Something Fishy

Even here in landlocked Colorado, a home chef can grill up some delicious fish on a summer evening. Chef Jasper Schneider, who leads the kitchen at Wyld in Avon’s Ritz-Carlton, offers a few tips.

Courtesy iStockPhoto

Learn how to recognize high-quality seafood

“If it’s a white fish, make sure it’s translucent and clear. Tuna should be red and sushi-quality. Salmon should be a nice, bright orange. If you’re buying whole fish, like trout, the eyes should be clear and the gills should be bright red. If the gills are brown and discolored, you know it isn’t fresh. Nothing you buy should ever be slimy and, counterintuitively, it should never smell like fish. It should smell like the sea, like saltwater.”

Prep your grill right

“Get your grill nice and hot—a medium to high heat. If you’re cooking fish with skin, I always recommend the grill being hotter. You want it hot because if you’re cooking at 200 to 300 degrees, all you’re doing is steaming the fish, which can make it mushy. You’re not going to sear it and get the texture you want. Always wipe the grill down with some grapeseed or canola oil to prevent sticking. Don’t use olive oil. It will get bitter.”

Prep the fish

“Always get the fish close to room temperature before cooking. Never put it on cold. I like using fine sea salt, seasoned on both sides evenly, skin-side and flesh-side. You can always put a fresh piece of dill, thyme, or rosemary on top of the fish as it’s cooking, and you can even sprinkle on some fennel pollen, which adds extra aromatics.”

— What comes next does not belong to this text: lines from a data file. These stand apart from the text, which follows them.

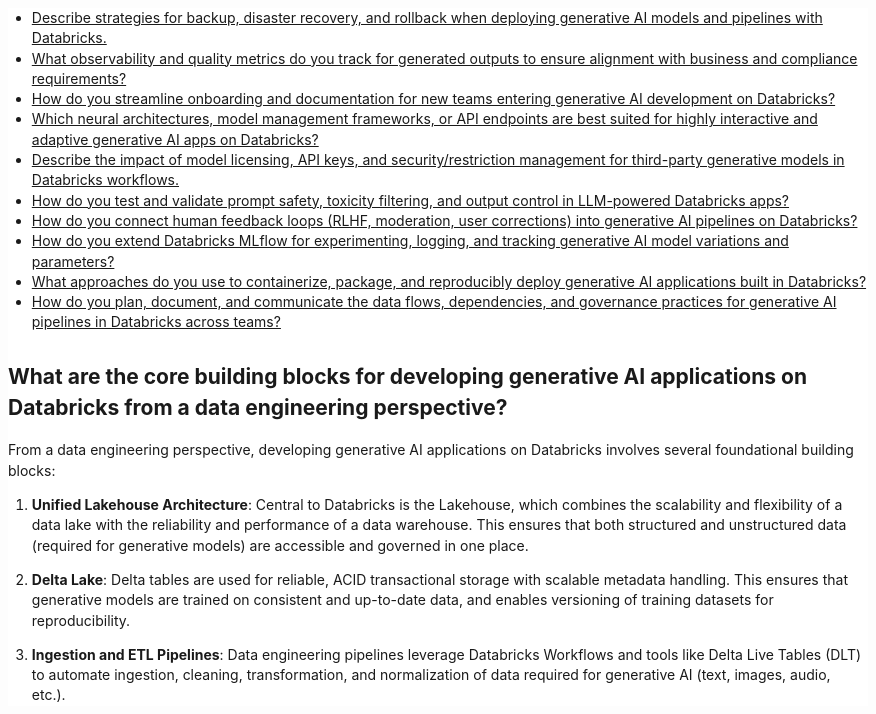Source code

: * [Describe strategies for backup, disaster recovery, and rollback when deploying generative AI models and pipelines with Databricks.](#Describe-strategies-for-backup-disaster-recovery-and-rollback-when-deploying-generative-AI-models-and-pipelines-with-Databricks)
* [What observability and quality metrics do you track for generated outputs to ensure alignment with business and compliance requirements?](#What-observability-and-quality-metrics-do-you-track-for-generated-outputs-to-ensure-alignment-with-business-and-compliance-requirements)
* [How do you streamline onboarding and documentation for new teams entering generative AI development on Databricks?](#How-do-you-streamline-onboarding-and-documentation-for-new-teams-entering-generative-AI-development-on-Databricks)
* [Which neural architectures, model management frameworks, or API endpoints are best suited for highly interactive and adaptive generative AI apps on Databricks?](#Which-neural-architectures-model-management-frameworks-or-API-endpoints-are-best-suited-for-highly-interactive-and-adaptive-generative-AI-apps-on-Databricks)
* [Describe the impact of model licensing, API keys, and security/restriction management for third-party generative models in Databricks workflows.](#Describe-the-impact-of-model-licensing-API-keys-and-security-restriction-management-for-third-party-generative-models-in-Databricks-workflows)
* [How do you test and validate prompt safety, toxicity filtering, and output control in LLM-powered Databricks apps?](#How-do-you-test-and-validate-prompt-safety-toxicity-filtering-and-output-control-in-LLM-powered-Databricks-apps)
* [How do you connect human feedback loops (RLHF, moderation, user corrections) into generative AI pipelines on Databricks?](#How-do-you-connect-human-feedback-loops-RLHF-moderation-user-corrections-into-generative-AI-pipelines-on-Databricks)
* [How do you extend Databricks MLflow for experimenting, logging, and tracking generative AI model variations and parameters?](#How-do-you-extend-Databricks-MLflow-for-experimenting-logging-and-tracking-generative-AI-model-variations-and-parameters)
* [What approaches do you use to containerize, package, and reproducibly deploy generative AI applications built in Databricks?](#What-approaches-do-you-use-to-containerize-package-and-reproducibly-deploy-generative-AI-applications-built-in-Databricks)
* [How do you plan, document, and communicate the data flows, dependencies, and governance practices for generative AI pipelines in Databricks across teams?](#How-do-you-plan-document-and-communicate-the-data-flows-dependencies-and-governance-practices-for-generative-AI-pipelines-in-Databricks-across-teams)

## What are the core building blocks for developing generative AI applications on Databricks from a data engineering perspective?
From a data engineering perspective, developing generative AI applications on Databricks involves several foundational building blocks:

1. **Unified Lakehouse Architecture**: Central to Databricks is the Lakehouse, which combines the scalability and flexibility of a data lake with the reliability and performance of a data warehouse. This ensures that both structured and unstructured data (required for generative models) are accessible and governed in one place.

2. **Delta Lake**: Delta tables are used for reliable, ACID transactional storage with scalable metadata handling. This ensures that generative models are trained on consistent and up-to-date data, and enables versioning of training datasets for reproducibility.

3. **Ingestion and ETL Pipelines**: Data engineering pipelines leverage Databricks Workflows and tools like Delta Live Tables (DLT) to automate ingestion, cleaning, transformation, and normalization of data required for generative AI (text, images, audio, etc.).
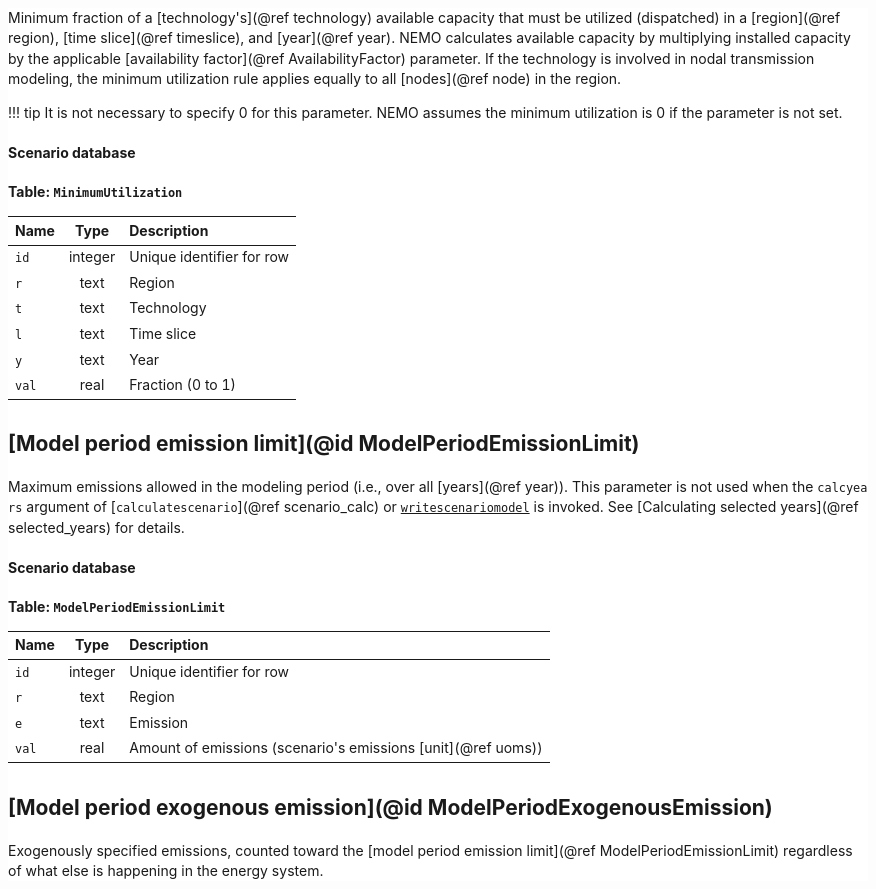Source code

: Minimum fraction of a [technology's](@ref technology) available capacity that must be utilized (dispatched) in a [region](@ref region), [time slice](@ref timeslice), and [year](@ref year). NEMO calculates available capacity by multiplying installed capacity by the applicable [availability factor](@ref AvailabilityFactor) parameter. If the technology is involved in nodal transmission modeling, the minimum utilization rule applies equally to all [nodes](@ref node) in the region.

!!! tip
    It is not necessary to specify 0 for this parameter. NEMO assumes the minimum utilization is 0 if the parameter is not set.

#### Scenario database

**Table: `MinimumUtilization`**

| Name | Type | Description |
|:--- | :--: |:----------- |
| `id` | integer | Unique identifier for row |
| `r` | text  | Region |
| `t` | text  | Technology |
| `l` | text  | Time slice |
| `y` | text  | Year |
| `val` | real  | Fraction (0 to 1) |

## [Model period emission limit](@id ModelPeriodEmissionLimit)

Maximum emissions allowed in the modeling period (i.e., over all [years](@ref year)). This parameter is not used when the `calcyears` argument of [`calculatescenario`](@ref scenario_calc) or [`writescenariomodel`](@ref) is invoked. See [Calculating selected years](@ref selected_years) for details.

#### Scenario database

**Table: `ModelPeriodEmissionLimit`**

| Name | Type | Description |
|:--- | :--: |:----------- |
| `id` | integer | Unique identifier for row |
| `r` | text  | Region |
| `e` | text  | Emission |
| `val` | real  | Amount of emissions (scenario's emissions [unit](@ref uoms)) |

## [Model period exogenous emission](@id ModelPeriodExogenousEmission)

Exogenously specified emissions, counted toward the [model period emission limit](@ref ModelPeriodEmissionLimit) regardless of what else is happening in the energy system.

Cook it skin-side down, and leave it be

“If you’re doing fillets with skin, cook with the skin-side down so it gets nice and crispy. If you’re not doing skin, try to cook only one side of the fish, so it creates a crust. The meat inside should stay nice and moist if only one side touches the grill. When you flip it and cook both sides, it dries out the middle. Also, when it’s on the grill, don’t move it around. Same thing in a pan. Keeping it in one place helps create that crust.”

Don’t overcook it

“Normally, fish can take anywhere from four to seven minutes, depending on the grill. If you’re covering the grill, it will cook a lot quicker because the trapped heat is baking the fish at the same time as it’s grilling.”

Finish it off

“I like grilling lemon or orange wedges on the side. When the fish comes off, squeeze a bit of the fresh juice over it. Drizzle a finishing oil—a nice, fruity extra virgin olive oil—over the fish, and then sprinkle a little Maldon salt over it for a textural crunch. You can serve it right away or let it cool. Your preference.”


Chef Jasper Schneider got his start training under Eric Ripert of NYC’s three-Michelin-starred Le Bernardin and has spent more than 25 years working in kitchens from St. Thomas to Anguilla. He now serves as executive chef at Wyld, the signature restaurant at the Ritz-Carlton, Bachelor Gulch, which opened in 2016.